Richard Machel Jaques (1809–1889) was born in 1809. He was educated at the University of Cambridge. In 1836, he married Frances Hickes who was the daughter and heiress of Fowler Hickes of Silton Hall. For several years before he inherited Easby Hall, he lived at St. Trinians Hall, which is nearby. The couple had seven children – four sons and three daughters. He continued running the Easby Estate as a race horse stud for some time and then later became prominent as a breeder of shorthorn cattle and Berkshire pigs. For while, he undertook some mining ventures but this was not a success. Richard died in 1889, and in his obituary he was described as "a country gentleman of the old school, and a fine specimen of the Yorkshire squire. He was universally popular in the North-Riding, being a true sportsman, a considerate landlord, a kind neighbour, an excellent judge of livestock, and a first-rate farmer". He was succeeded by his eldest son Leonard Jaques.

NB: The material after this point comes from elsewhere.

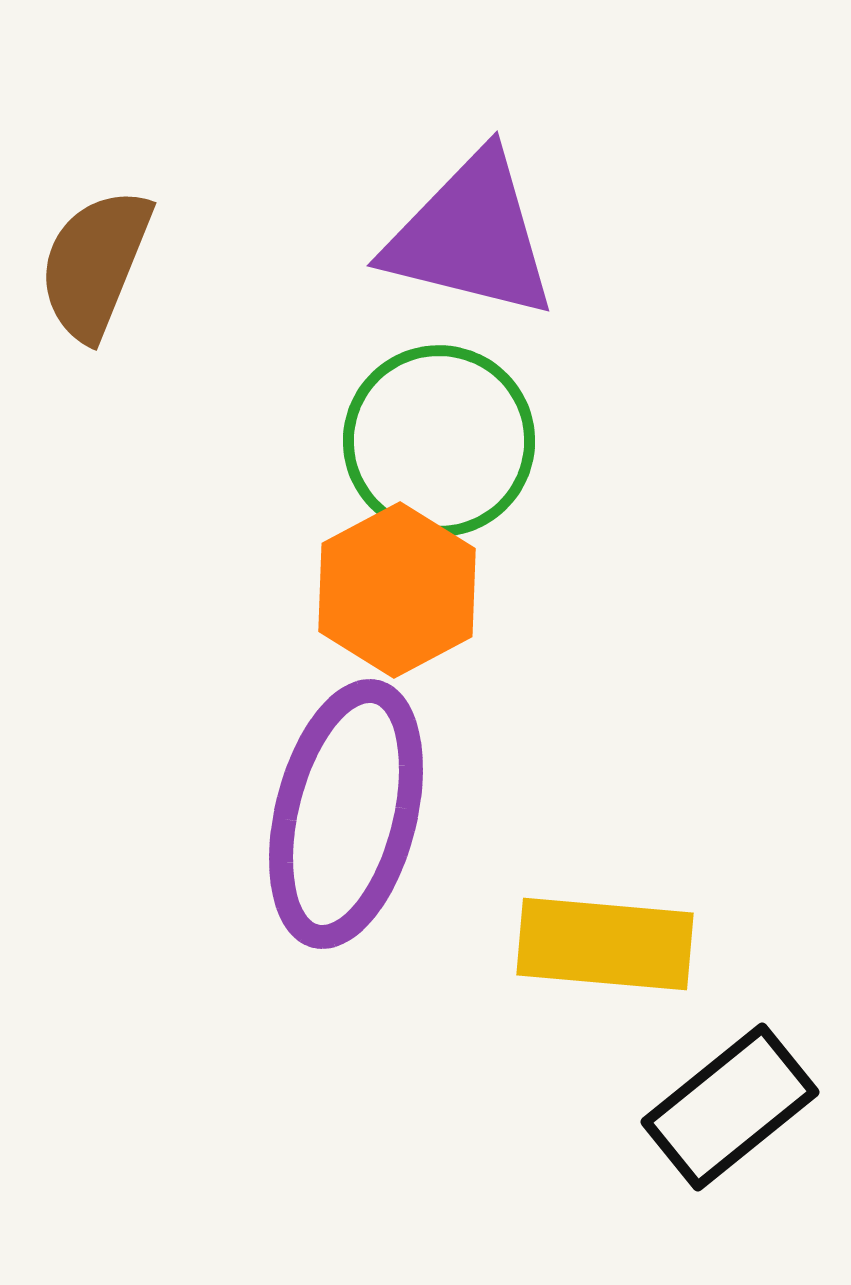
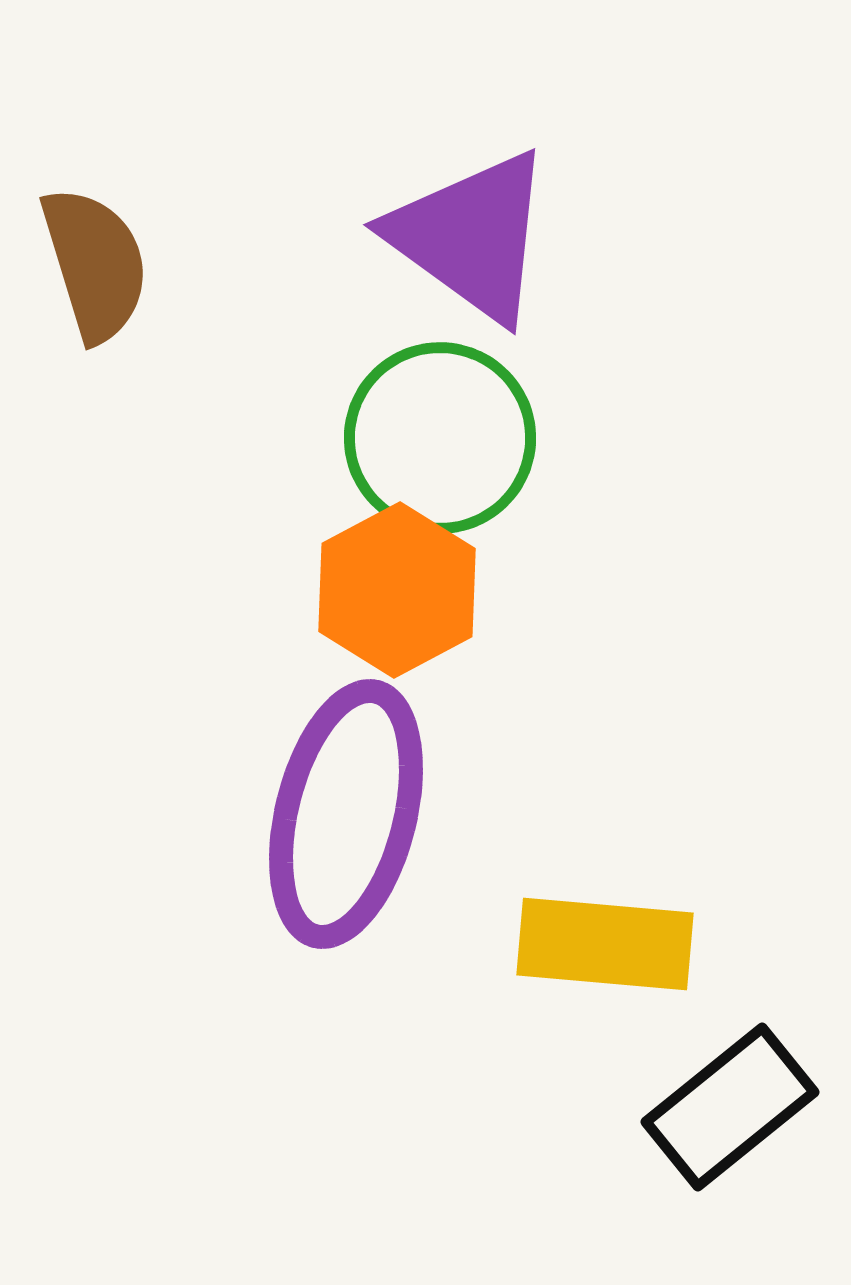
purple triangle: rotated 22 degrees clockwise
brown semicircle: rotated 141 degrees clockwise
green circle: moved 1 px right, 3 px up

Leonard Jaques (1839–1916) was born in 1839 in Easby. In 1864, he married Agatha Eliza Boddam, daughter of Colonel Alexander Boddam-Whetham of Kirklington Hall. The couple bought Wentbridge House near Pontefract and had two sons there. Agatha died in 1882. In 1885, Leonard married Mary Clara Partridge (1848–1932) who was the daughter and sole heiress of Rev. William Edwards Partridge owner of Horsenden House. When her father died in 1886, Mary inherited the Horsenden Estate and this property then came into the Jaques family. Leonard inherited Easby Hall when his father died in 1889, and in 1900 added the south wing which still bears his initials.

Leonard died in 1916, and his son Robert Harold Whetham Jaques (1875–1953) inherited the Hall. In 1918, he married Bertha Hibbert (1891–1923) however she died in 1923 in Monte Carlo when they were on a touring holiday. He died in 1953 and the estate was sold in 1955.